» WORK ITEM
Turn every nonblank line in the rows below into a Markdown table with the columns "No." and "Line", numbering the lines in order and leaving out the blank ones.

INFORMATION START

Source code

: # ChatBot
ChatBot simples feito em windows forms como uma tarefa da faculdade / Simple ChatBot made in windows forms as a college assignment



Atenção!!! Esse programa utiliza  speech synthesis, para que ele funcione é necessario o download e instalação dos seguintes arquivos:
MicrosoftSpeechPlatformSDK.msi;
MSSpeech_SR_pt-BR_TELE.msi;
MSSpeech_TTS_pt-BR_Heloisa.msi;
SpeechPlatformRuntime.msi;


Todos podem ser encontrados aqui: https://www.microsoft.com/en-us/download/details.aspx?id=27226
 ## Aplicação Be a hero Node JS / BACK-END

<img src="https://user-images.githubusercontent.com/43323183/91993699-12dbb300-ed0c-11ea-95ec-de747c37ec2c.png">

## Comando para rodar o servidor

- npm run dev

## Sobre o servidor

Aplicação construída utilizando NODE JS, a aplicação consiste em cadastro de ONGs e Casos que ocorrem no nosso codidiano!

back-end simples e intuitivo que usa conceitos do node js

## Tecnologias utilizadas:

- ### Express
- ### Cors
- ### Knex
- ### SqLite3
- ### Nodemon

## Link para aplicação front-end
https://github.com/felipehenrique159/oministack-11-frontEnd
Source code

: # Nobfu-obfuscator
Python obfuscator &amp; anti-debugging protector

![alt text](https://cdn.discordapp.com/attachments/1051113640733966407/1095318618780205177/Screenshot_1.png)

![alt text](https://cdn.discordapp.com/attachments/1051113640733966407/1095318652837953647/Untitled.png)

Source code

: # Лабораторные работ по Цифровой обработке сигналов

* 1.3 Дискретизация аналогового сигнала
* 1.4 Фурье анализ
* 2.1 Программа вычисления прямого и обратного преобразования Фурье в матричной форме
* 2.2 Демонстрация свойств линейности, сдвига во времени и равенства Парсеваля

INFORMATION END

» WRITTEN SOLUTION
| No. | Line |
|---|---|
| 1 | Source code |
| 2 | : # ChatBot |
| 3 | ChatBot simples feito em windows forms como uma tarefa da faculdade / Simple ChatBot made in windows forms as a college assignment |
| 4 | Atenção!!! Esse programa utiliza  speech synthesis, para que ele funcione é necessario o download e instalação dos seguintes arquivos: |
| 5 | MicrosoftSpeechPlatformSDK.msi; |
| 6 | MSSpeech_SR_pt-BR_TELE.msi; |
| 7 | MSSpeech_TTS_pt-BR_Heloisa.msi; |
| 8 | SpeechPlatformRuntime.msi; |
| 9 | Todos podem ser encontrados aqui: https://www.microsoft.com/en-us/download/details.aspx?id=27226 |
| 10 |  ## Aplicação Be a hero Node JS / BACK-END |
| 11 | <img src="https://user-images.githubusercontent.com/43323183/91993699-12dbb300-ed0c-11ea-95ec-de747c37ec2c.png"> |
| 12 | ## Comando para rodar o servidor |
| 13 | - npm run dev |
| 14 | ## Sobre o servidor |
| 15 | Aplicação construída utilizando NODE JS, a aplicação consiste em cadastro de ONGs e Casos que ocorrem no nosso codidiano! |
| 16 | back-end simples e intuitivo que usa conceitos do node js |
| 17 | ## Tecnologias utilizadas: |
| 18 | - ### Express |
| 19 | - ### Cors |
| 20 | - ### Knex |
| 21 | - ### SqLite3 |
| 22 | - ### Nodemon |
| 23 | ## Link para aplicação front-end |
| 24 | https://github.com/felipehenrique159/oministack-11-frontEnd |
| 25 | Source code |
| 26 | : # Nobfu-obfuscator |
| 27 | Python obfuscator &amp; anti-debugging protector |
| 28 | ![alt text](https://cdn.discordapp.com/attachments/1051113640733966407/1095318618780205177/Screenshot_1.png) |
| 29 | ![alt text](https://cdn.discordapp.com/attachments/1051113640733966407/1095318652837953647/Untitled.png) |
| 30 | Source code |
| 31 | : # Лабораторные работ по Цифровой обработке сигналов |
| 32 | * 1.3 Дискретизация аналогового сигнала |
| 33 | * 1.4 Фурье анализ |
| 34 | * 2.1 Программа вычисления прямого и обратного преобразования Фурье в матричной форме |
| 35 | * 2.2 Демонстрация свойств линейности, сдвига во времени и равенства Парсеваля |